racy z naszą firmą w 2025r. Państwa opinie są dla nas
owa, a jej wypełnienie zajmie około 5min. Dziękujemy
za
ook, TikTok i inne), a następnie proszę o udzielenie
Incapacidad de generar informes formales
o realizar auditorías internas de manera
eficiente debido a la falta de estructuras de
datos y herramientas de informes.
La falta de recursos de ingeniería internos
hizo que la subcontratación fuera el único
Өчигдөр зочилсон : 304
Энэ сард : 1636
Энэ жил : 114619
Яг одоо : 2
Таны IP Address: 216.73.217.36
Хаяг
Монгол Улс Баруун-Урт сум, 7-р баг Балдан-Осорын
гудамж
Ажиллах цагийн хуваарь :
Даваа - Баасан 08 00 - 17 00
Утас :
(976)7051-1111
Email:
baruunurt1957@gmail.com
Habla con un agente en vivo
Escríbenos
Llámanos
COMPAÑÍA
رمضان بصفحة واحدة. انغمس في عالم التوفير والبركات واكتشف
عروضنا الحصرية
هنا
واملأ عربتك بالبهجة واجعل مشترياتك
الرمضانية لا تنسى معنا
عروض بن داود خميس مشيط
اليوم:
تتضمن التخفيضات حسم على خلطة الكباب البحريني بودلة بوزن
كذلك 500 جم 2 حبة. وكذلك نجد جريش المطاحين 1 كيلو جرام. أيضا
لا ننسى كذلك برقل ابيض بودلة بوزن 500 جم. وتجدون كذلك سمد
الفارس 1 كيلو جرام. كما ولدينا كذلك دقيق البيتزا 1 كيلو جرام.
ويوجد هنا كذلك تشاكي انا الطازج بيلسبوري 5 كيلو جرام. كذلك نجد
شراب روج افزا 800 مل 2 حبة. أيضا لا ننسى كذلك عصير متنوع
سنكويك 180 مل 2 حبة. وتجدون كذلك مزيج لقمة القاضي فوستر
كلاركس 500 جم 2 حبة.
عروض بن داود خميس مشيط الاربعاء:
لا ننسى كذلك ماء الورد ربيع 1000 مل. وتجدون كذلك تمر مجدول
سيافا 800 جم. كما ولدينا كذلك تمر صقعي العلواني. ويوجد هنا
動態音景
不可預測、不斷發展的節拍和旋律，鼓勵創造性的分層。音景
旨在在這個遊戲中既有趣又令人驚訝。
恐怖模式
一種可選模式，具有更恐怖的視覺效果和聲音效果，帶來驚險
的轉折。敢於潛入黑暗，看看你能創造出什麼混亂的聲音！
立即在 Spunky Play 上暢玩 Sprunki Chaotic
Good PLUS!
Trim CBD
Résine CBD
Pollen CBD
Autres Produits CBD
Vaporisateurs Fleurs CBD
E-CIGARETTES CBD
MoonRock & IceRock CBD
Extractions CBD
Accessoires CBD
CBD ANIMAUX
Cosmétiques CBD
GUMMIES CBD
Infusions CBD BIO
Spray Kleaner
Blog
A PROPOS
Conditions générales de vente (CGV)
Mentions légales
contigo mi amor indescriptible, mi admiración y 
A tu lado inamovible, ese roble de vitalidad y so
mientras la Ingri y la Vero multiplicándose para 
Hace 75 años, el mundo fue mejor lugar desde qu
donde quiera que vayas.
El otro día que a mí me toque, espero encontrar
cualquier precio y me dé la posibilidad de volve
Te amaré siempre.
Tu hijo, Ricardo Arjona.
■ ■ ■ ■ ■
### Instrucciones de trabajo
Por favor, organiza las líneas de todos los registros como una lista JSON de cadenas. Usa una cadena por línea y omite las líneas en blanco.

### Solución
[
  "racy z naszą firmą w 2025r. Państwa opinie są dla nas",
  "owa, a jej wypełnienie zajmie około 5min. Dziękujemy",
  "za",
  "ook, TikTok i inne), a następnie proszę o udzielenie",
  "Incapacidad de generar informes formales",
  "o realizar auditorías internas de manera",
  "eficiente debido a la falta de estructuras de",
  "datos y herramientas de informes.",
  "La falta de recursos de ingeniería internos",
  "hizo que la subcontratación fuera el único",
  "Өчигдөр зочилсон : 304",
  "Энэ сард : 1636",
  "Энэ жил : 114619",
  "Яг одоо : 2",
  "Таны IP Address: 216.73.217.36",
  "Хаяг",
  "Монгол Улс Баруун-Урт сум, 7-р баг Балдан-Осорын",
  "гудамж",
  "Ажиллах цагийн хуваарь :",
  "Даваа - Баасан 08 00 - 17 00",
  "Утас :",
  "(976)7051-1111",
  "Email:",
  "baruunurt1957@gmail.com",
  "Habla con un agente en vivo",
  "Escríbenos",
  "Llámanos",
  "COMPAÑÍA",
  "رمضان بصفحة واحدة. انغمس في عالم التوفير والبركات واكتشف",
  "عروضنا الحصرية",
  "هنا",
  "واملأ عربتك بالبهجة واجعل مشترياتك",
  "الرمضانية لا تنسى معنا",
  "عروض بن داود خميس مشيط",
  "اليوم:",
  "تتضمن التخفيضات حسم على خلطة الكباب البحريني بودلة بوزن",
  "كذلك 500 جم 2 حبة. وكذلك نجد جريش المطاحين 1 كيلو جرام. أيضا",
  "لا ننسى كذلك برقل ابيض بودلة بوزن 500 جم. وتجدون كذلك سمد",
  "الفارس 1 كيلو جرام. كما ولدينا كذلك دقيق البيتزا 1 كيلو جرام.",
  "ويوجد هنا كذلك تشاكي انا الطازج بيلسبوري 5 كيلو جرام. كذلك نجد",
  "شراب روج افزا 800 مل 2 حبة. أيضا لا ننسى كذلك عصير متنوع",
  "سنكويك 180 مل 2 حبة. وتجدون كذلك مزيج لقمة القاضي فوستر",
  "كلاركس 500 جم 2 حبة.",
  "عروض بن داود خميس مشيط الاربعاء:",
  "لا ننسى كذلك ماء الورد ربيع 1000 مل. وتجدون كذلك تمر مجدول",
  "سيافا 800 جم. كما ولدينا كذلك تمر صقعي العلواني. ويوجد هنا",
  "動態音景",
  "不可預測、不斷發展的節拍和旋律，鼓勵創造性的分層。音景",
  "旨在在這個遊戲中既有趣又令人驚訝。",
  "恐怖模式",
  "一種可選模式，具有更恐怖的視覺效果和聲音效果，帶來驚險",
  "的轉折。敢於潛入黑暗，看看你能創造出什麼混亂的聲音！",
  "立即在 Spunky Play 上暢玩 Sprunki Chaotic",
  "Good PLUS!",
  "Trim CBD",
  "Résine CBD",
  "Pollen CBD",
  "Autres Produits CBD",
  "Vaporisateurs Fleurs CBD",
  "E-CIGARETTES CBD",
  "MoonRock & IceRock CBD",
  "Extractions CBD",
  "Accessoires CBD",
  "CBD ANIMAUX",
  "Cosmétiques CBD",
  "GUMMIES CBD",
  "Infusions CBD BIO",
  "Spray Kleaner",
  "Blog",
  "A PROPOS",
  "Conditions générales de vente (CGV)",
  "Mentions légales",
  "contigo mi amor indescriptible, mi admiración y ",
  "A tu lado inamovible, ese roble de vitalidad y so",
  "mientras la Ingri y la Vero multiplicándose para ",
  "Hace 75 años, el mundo fue mejor lugar desde qu",
  "donde quiera que vayas.",
  "El otro día que a mí me toque, espero encontrar",
  "cualquier precio y me dé la posibilidad de volve",
  "Te amaré siempre.",
  "Tu hijo, Ricardo Arjona."
]